• **Task to complete**: In the listing below, the answer starts at the line that has "раздражались по любому поводу и никогда не" and stops after the line that has "быстро остыл к"; please repeat that part exactly and nothing more.

Start of Block

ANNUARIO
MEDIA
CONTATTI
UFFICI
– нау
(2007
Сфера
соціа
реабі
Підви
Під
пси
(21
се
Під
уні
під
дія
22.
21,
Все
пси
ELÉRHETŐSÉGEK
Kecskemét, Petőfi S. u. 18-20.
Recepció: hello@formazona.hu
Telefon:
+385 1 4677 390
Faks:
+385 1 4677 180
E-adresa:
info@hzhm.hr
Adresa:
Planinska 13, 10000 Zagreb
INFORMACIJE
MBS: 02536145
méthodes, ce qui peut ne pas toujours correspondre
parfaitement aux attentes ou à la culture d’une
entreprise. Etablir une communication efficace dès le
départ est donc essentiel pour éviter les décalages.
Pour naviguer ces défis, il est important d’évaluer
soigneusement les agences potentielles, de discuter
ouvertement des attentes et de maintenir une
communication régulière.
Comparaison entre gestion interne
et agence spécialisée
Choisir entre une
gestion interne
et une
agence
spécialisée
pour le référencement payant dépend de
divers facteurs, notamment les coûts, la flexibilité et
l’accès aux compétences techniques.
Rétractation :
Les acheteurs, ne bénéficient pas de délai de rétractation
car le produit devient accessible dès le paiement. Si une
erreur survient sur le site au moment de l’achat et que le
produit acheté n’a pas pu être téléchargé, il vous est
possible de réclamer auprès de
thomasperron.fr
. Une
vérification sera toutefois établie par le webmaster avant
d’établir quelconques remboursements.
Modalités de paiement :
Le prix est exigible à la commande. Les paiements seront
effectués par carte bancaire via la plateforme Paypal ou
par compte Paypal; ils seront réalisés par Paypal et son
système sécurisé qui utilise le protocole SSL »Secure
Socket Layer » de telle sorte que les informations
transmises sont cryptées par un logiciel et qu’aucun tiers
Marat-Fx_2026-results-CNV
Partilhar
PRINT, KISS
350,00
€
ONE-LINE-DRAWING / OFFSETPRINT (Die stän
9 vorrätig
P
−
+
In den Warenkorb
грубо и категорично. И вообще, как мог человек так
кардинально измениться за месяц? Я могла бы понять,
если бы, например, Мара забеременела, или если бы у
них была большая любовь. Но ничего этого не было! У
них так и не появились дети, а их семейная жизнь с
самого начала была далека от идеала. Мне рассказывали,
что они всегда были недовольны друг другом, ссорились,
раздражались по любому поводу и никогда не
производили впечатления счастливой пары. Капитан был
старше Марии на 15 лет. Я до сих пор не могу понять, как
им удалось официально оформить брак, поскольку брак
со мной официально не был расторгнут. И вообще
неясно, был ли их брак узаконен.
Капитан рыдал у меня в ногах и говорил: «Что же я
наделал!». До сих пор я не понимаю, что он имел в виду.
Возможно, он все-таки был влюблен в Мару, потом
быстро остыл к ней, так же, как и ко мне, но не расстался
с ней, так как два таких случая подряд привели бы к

End of Block

• **Written answer**:
раздражались по любому поводу и никогда не
производили впечатления счастливой пары. Капитан был
старше Марии на 15 лет. Я до сих пор не могу понять, как
им удалось официально оформить брак, поскольку брак
со мной официально не был расторгнут. И вообще
неясно, был ли их брак узаконен.
Капитан рыдал у меня в ногах и говорил: «Что же я
наделал!». До сих пор я не понимаю, что он имел в виду.
Возможно, он все-таки был влюблен в Мару, потом
быстро остыл к ней, так же, как и ко мне, но не расстался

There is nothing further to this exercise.